Guowu XU ; Yanxiang NIU ; Xin CHEN ; Wenjing ZHOU ; Abudou HALIDAN ; Heng JIN ; Jinxiang WANG
Chinese Critical Care Medicine 2025;37(6):560-567
OBJECTIVE:
To develop and compare risk prediction models for in-hospital post-cardiac arrest brain injury (PCABI) in critically ill patients using nomograms and random forest algorithms, aiming to identify the optimal model for early identification of high-risk PCABI patients and providing evidence for precise treatment.
METHODS:
A retrospective cohort study was used to collect the first-time in-hospital cardiac arrest (IHCA) patients admitted to the intensive care unit (ICU) from 2008 to 2019 in the Medical Information Mart for Intensive Care-IV (MIMIC-IV) as the study population, and the patients' age, gender, body mass, health insurance utilization, first vital signs and laboratory tests within 24 hours of ICU admission, mechanical ventilation, and critical care scores were extracted. Independent influencing factors of PCABI were identified through univariate and multivariate Logistic regression analyses. The included patients were randomly divided into a training cohort and an internal validation cohort in a 7:3 ratio, and the PCABI risk prediction model was constructed by the nomogram and random forest algorithm, respectively, and the model was evaluated by receiver operator characteristic curve (ROC curve), the calibration curve, and the decision curve analysis (DCA), and after the better model was selected, 179 patients admitted to Tianjin Medical University General Hospital as the external validation cohort for external evaluation were collected by using the same inclusion and exclusion criteria.

Supplied entries:
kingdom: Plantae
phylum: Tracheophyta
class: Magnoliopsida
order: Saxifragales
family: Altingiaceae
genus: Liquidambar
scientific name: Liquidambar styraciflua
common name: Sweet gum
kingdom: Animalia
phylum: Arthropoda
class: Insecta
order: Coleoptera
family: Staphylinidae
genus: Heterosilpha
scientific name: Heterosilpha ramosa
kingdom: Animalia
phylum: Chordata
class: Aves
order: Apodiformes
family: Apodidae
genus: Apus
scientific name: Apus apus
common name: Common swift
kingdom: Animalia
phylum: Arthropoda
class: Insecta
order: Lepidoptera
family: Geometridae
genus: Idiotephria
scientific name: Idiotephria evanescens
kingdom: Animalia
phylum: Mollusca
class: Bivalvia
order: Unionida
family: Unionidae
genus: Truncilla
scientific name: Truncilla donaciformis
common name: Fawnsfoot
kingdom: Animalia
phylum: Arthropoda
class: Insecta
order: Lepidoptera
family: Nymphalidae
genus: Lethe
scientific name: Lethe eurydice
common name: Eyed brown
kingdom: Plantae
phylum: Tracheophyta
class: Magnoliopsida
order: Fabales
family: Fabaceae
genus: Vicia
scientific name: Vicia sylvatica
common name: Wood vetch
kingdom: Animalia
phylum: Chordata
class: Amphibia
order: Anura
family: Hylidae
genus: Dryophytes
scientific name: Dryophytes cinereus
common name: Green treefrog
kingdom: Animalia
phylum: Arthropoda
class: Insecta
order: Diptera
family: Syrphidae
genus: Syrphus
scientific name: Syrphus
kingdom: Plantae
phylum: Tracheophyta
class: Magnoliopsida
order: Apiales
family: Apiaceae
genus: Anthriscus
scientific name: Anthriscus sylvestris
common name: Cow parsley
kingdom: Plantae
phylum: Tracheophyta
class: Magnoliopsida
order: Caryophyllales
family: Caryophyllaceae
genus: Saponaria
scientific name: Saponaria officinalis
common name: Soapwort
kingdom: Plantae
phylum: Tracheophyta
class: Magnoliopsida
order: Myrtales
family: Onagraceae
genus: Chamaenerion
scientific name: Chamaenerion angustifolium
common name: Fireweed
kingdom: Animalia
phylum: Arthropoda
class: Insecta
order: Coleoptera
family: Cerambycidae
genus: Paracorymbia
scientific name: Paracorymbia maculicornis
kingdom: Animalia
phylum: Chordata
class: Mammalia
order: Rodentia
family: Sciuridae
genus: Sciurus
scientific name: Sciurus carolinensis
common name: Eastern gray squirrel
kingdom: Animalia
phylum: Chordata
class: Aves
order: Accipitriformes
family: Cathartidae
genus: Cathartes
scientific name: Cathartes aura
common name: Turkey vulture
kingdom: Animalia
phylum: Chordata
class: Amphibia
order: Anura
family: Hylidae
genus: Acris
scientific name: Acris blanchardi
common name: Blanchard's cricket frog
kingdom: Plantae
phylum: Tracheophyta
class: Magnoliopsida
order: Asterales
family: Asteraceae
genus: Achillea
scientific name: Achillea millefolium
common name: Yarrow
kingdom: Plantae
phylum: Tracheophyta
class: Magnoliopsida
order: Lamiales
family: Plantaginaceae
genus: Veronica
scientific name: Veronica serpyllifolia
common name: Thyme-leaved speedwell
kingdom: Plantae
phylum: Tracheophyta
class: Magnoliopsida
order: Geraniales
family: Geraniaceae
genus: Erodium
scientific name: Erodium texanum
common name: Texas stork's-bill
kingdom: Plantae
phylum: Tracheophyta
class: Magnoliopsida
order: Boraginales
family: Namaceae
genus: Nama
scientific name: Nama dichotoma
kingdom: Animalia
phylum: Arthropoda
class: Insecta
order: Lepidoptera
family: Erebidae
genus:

Work to complete: Edit the text on predicting post-cardiac arrest brain injury so that "PABI" replaces "PCABI", and give the passage between "Guowu XU ; Yanxiang" and "for precise treatment.", inclusive.

Task response:
Guowu XU ; Yanxiang NIU ; Xin CHEN ; Wenjing ZHOU ; Abudou HALIDAN ; Heng JIN ; Jinxiang WANG
Chinese Critical Care Medicine 2025;37(6):560-567
OBJECTIVE:
To develop and compare risk prediction models for in-hospital post-cardiac arrest brain injury (PABI) in critically ill patients using nomograms and random forest algorithms, aiming to identify the optimal model for early identification of high-risk PABI patients and providing evidence for precise treatment.